NYC has also been the backdrop for some very popular TV shows such as Saturday Night Live, NYPD Blue, Sex and the City and the Late Show with David Letterman.

Literary Notes: The vibrant city of New York has spawned some of America’s most celebrated writers and provided the backdrop and inspiration for countless best-selling novels and hit movies. Washington Square, at Fifth Avenue and Waverley Place, was home to the 19th-century aristocracy and provided the inspiration for the classic study of the American upper classes, Washington Square (1881), by New Yorker Henry James. Bohemian Greenwich Village has long been the favored haunt of America’s literati. The Chelsea Hotel, on West 23rd Street, is something of a writers’ emporium. Here Arthur Miller penned After the Fall (1964) and William Burroughs worked on Naked Lunch (1959). New Yorker Arthur Miller is celebrated as America’s greatest living playwright, whose numerous works have delighted Broadway and international audiences for decades. His knowledge of the Brooklyn waterfront helped to form his characters in his play A View From the Bridge (1955) and powerful reflections upon his home town are revealed in The Price (1968).

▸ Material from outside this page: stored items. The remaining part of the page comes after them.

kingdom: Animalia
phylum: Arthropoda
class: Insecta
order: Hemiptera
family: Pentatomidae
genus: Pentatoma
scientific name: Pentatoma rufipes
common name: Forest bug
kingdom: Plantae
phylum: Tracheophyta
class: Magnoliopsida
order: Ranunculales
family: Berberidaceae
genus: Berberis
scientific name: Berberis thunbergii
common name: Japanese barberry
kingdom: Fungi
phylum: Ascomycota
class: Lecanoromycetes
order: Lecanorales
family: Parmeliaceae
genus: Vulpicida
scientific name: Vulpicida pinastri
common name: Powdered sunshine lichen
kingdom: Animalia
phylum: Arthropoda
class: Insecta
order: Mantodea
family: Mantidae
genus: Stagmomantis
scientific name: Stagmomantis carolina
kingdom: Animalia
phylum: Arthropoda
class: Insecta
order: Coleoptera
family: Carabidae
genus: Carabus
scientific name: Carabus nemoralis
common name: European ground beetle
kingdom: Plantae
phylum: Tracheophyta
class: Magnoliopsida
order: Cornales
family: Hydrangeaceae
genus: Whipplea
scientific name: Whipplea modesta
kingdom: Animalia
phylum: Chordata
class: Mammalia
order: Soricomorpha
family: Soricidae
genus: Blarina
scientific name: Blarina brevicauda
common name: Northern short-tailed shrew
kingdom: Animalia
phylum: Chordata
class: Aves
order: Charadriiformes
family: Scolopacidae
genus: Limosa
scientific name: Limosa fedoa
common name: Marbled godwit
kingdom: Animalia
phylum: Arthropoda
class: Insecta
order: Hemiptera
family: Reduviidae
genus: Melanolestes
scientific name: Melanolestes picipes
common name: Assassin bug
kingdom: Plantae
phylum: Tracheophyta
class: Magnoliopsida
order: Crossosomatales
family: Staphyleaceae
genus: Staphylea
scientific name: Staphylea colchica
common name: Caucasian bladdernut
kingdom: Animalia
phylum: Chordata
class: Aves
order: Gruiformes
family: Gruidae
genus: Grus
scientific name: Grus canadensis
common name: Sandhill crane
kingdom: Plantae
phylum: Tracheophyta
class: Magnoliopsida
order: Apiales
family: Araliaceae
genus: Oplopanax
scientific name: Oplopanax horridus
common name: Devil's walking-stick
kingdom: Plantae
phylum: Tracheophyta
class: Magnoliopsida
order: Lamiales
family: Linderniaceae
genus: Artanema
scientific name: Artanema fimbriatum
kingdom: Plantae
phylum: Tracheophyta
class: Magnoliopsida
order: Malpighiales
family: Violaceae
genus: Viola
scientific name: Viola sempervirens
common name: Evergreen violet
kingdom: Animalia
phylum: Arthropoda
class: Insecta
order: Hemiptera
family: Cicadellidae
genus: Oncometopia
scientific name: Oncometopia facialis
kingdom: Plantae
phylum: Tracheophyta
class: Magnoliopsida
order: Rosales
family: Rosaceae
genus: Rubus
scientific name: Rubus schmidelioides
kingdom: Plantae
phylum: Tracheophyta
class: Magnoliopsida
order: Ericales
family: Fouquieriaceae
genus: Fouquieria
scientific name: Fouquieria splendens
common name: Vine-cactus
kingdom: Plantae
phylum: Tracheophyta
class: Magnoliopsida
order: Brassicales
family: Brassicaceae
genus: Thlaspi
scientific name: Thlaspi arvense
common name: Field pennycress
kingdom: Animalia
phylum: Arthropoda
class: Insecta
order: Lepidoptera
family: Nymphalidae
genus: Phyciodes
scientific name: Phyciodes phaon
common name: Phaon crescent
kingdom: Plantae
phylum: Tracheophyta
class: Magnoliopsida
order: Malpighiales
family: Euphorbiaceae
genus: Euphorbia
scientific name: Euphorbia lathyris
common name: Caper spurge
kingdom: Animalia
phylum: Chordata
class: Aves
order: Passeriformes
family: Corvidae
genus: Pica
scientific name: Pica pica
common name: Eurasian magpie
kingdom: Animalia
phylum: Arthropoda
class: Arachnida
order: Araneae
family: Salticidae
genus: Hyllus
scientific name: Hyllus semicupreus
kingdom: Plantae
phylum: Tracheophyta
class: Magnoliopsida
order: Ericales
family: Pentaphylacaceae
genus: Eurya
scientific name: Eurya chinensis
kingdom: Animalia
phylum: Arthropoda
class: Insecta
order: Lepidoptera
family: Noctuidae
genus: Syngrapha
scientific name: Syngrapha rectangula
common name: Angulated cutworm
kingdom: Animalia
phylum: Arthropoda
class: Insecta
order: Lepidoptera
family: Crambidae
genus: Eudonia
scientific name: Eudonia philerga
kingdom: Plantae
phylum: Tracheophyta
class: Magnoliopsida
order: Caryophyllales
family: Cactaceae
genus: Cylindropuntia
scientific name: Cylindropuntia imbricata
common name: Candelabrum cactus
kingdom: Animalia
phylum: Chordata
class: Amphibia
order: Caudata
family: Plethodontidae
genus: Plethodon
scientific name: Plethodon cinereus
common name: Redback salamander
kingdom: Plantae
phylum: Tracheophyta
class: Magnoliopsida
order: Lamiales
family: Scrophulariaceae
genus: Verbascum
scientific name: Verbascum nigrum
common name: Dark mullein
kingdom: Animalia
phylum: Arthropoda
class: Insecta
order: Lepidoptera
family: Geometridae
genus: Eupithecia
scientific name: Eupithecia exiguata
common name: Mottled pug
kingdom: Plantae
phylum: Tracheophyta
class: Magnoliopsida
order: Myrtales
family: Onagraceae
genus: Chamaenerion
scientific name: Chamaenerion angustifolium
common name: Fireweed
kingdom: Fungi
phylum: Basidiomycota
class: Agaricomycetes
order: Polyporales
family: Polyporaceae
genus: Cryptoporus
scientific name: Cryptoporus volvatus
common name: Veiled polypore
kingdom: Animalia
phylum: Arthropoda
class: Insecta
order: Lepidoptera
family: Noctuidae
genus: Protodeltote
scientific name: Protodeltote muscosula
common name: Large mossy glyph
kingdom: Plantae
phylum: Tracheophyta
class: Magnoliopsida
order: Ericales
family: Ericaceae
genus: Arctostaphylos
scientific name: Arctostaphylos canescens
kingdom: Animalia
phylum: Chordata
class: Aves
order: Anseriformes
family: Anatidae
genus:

New York’s most famous contemporary novelist is Paul Auster, who won international acclaim for The New York Trilogy (1987), a book comprising three novellas (City of Glass, Ghosts and The Locked Room) all set in New York. Edwin G Burrows and Mike Wallace’s Gotham (2001) is one of the most illuminating and readable histories of New York. One of the most striking works from the flurry of post-11 September 2001 publications is September 11: A Testimony (2001), assembled by press agency Reuters, with some of the most dramatic World Trade Center photographic images.